One particular obstacle Shak mentioned is the potential need to address all of the payers individually, of which there may be 100 or more in the United States and abroad. Innovative systems need to be developed by payers to gauge the value of the diagnostic in their own system. He described a method implemented by Clalit, which is the largest payer in Israel, to document the value of Oncotype Dx use. Clalit created a simple form that physicians filled out in order to get access to the test, in which they indicated what they would have done without it. “Since they’re the payer, they could collect what was done. They could rapidly document for themselves the impact of the test in their clinical practice.” Another innovative system implemented by CareFirst and Highmark was to pilot a program which provided greater reimbursement at a higher rate for the appropriate use of Oncotype Dx. “We need to be innovative in the way that we think about capturing data in clinical practice … and providing incentives around it,” said Shak.

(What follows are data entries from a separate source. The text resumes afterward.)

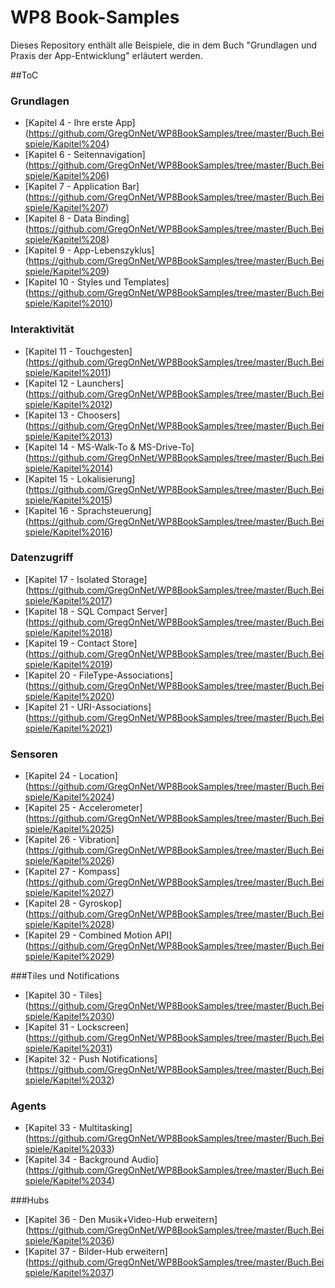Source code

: # WP8 Book-Samples

Dieses Repository enthält alle Beispiele, die in dem Buch "Grundlagen und Praxis der App-Entwicklung" erläutert werden.

##ToC

### Grundlagen
- [Kapitel 4 - Ihre erste App] (https://github.com/GregOnNet/WP8BookSamples/tree/master/Buch.Beispiele/Kapitel%204)
- [Kapitel 6 - Seitennavigation] (https://github.com/GregOnNet/WP8BookSamples/tree/master/Buch.Beispiele/Kapitel%206)
- [Kapitel 7 - Application Bar] (https://github.com/GregOnNet/WP8BookSamples/tree/master/Buch.Beispiele/Kapitel%207)
- [Kapitel 8 - Data Binding] (https://github.com/GregOnNet/WP8BookSamples/tree/master/Buch.Beispiele/Kapitel%208)
- [Kapitel 9 - App-Lebenszyklus] (https://github.com/GregOnNet/WP8BookSamples/tree/master/Buch.Beispiele/Kapitel%209)
- [Kapitel 10 - Styles und Templates] (https://github.com/GregOnNet/WP8BookSamples/tree/master/Buch.Beispiele/Kapitel%2010)

### Interaktivität
- [Kapitel 11 - Touchgesten] (https://github.com/GregOnNet/WP8BookSamples/tree/master/Buch.Beispiele/Kapitel%2011)
- [Kapitel 12 - Launchers] (https://github.com/GregOnNet/WP8BookSamples/tree/master/Buch.Beispiele/Kapitel%2012)
- [Kapitel 13 - Choosers] (https://github.com/GregOnNet/WP8BookSamples/tree/master/Buch.Beispiele/Kapitel%2013)
- [Kapitel 14 - MS-Walk-To & MS-Drive-To] (https://github.com/GregOnNet/WP8BookSamples/tree/master/Buch.Beispiele/Kapitel%2014)
- [Kapitel 15 - Lokalisierung] (https://github.com/GregOnNet/WP8BookSamples/tree/master/Buch.Beispiele/Kapitel%2015)
- [Kapitel 16 - Sprachsteuerung] (https://github.com/GregOnNet/WP8BookSamples/tree/master/Buch.Beispiele/Kapitel%2016)

### Datenzugriff
- [Kapitel 17 - Isolated Storage] (https://github.com/GregOnNet/WP8BookSamples/tree/master/Buch.Beispiele/Kapitel%2017)
- [Kapitel 18 - SQL Compact Server] (https://github.com/GregOnNet/WP8BookSamples/tree/master/Buch.Beispiele/Kapitel%2018)
- [Kapitel 19 - Contact Store] (https://github.com/GregOnNet/WP8BookSamples/tree/master/Buch.Beispiele/Kapitel%2019)
- [Kapitel 20 - FileType-Associations] (https://github.com/GregOnNet/WP8BookSamples/tree/master/Buch.Beispiele/Kapitel%2020)
- [Kapitel 21 - URI-Associations] (https://github.com/GregOnNet/WP8BookSamples/tree/master/Buch.Beispiele/Kapitel%2021)

### Sensoren
- [Kapitel 24 - Location] (https://github.com/GregOnNet/WP8BookSamples/tree/master/Buch.Beispiele/Kapitel%2024)
- [Kapitel 25 - Accelerometer] (https://github.com/GregOnNet/WP8BookSamples/tree/master/Buch.Beispiele/Kapitel%2025)
- [Kapitel 26 - Vibration] (https://github.com/GregOnNet/WP8BookSamples/tree/master/Buch.Beispiele/Kapitel%2026)
- [Kapitel 27 - Kompass] (https://github.com/GregOnNet/WP8BookSamples/tree/master/Buch.Beispiele/Kapitel%2027)
- [Kapitel 28 - Gyroskop] (https://github.com/GregOnNet/WP8BookSamples/tree/master/Buch.Beispiele/Kapitel%2028)
- [Kapitel 29 - Combined Motion API] (https://github.com/GregOnNet/WP8BookSamples/tree/master/Buch.Beispiele/Kapitel%2029)

###Tiles und Notifications
- [Kapitel 30 - Tiles] (https://github.com/GregOnNet/WP8BookSamples/tree/master/Buch.Beispiele/Kapitel%2030)
- [Kapitel 31 - Lockscreen] (https://github.com/GregOnNet/WP8BookSamples/tree/master/Buch.Beispiele/Kapitel%2031)
- [Kapitel 32 - Push Notifications] (https://github.com/GregOnNet/WP8BookSamples/tree/master/Buch.Beispiele/Kapitel%2032)

### Agents
- [Kapitel 33 - Multitasking] (https://github.com/GregOnNet/WP8BookSamples/tree/master/Buch.Beispiele/Kapitel%2033)
- [Kapitel 34 - Background Audio] (https://github.com/GregOnNet/WP8BookSamples/tree/master/Buch.Beispiele/Kapitel%2034)

###Hubs
- [Kapitel 36 - Den Musik+Video-Hub erweitern] (https://github.com/GregOnNet/WP8BookSamples/tree/master/Buch.Beispiele/Kapitel%2036)
- [Kapitel 37 - Bilder-Hub erweitern] (https://github.com/GregOnNet/WP8BookSamples/tree/master/Buch.Beispiele/Kapitel%2037)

He also listed obstacles and potential solutions to the development of diagnostic tests, some of which were also described by other speakers:
• There is a knowledge and experience gap among those working in and assessing this new field which needs to be closed through continued education.
• Current incentives have the effect of encouraging individual rather than team science. Leadership, teamwork, and collaboration needs to be incentivized and rewarded.
• Reimbursement is uncertain, which points to the continued need to move to pricing based on value.
• Regulation is uncertain, which points to the need for regulations that are fit to purpose and suitable for continued rapid introductions of new and improved tests.
Shak concluded by observing that his company has been working in recent years on next-generation sequencing technologies that have made it possible to investigate not just candidate genes but the entire transcriptome. “I never would have dreamed in my lifetime that it’s now possible to see … over 50 million reads from a single sample. How do we analyze that data? What are the bioinformatics? How do we apply and harness this technology? The principles that we’re talking about here are what is needed to make it possible to actually bring these advances in a responsible way to patients.”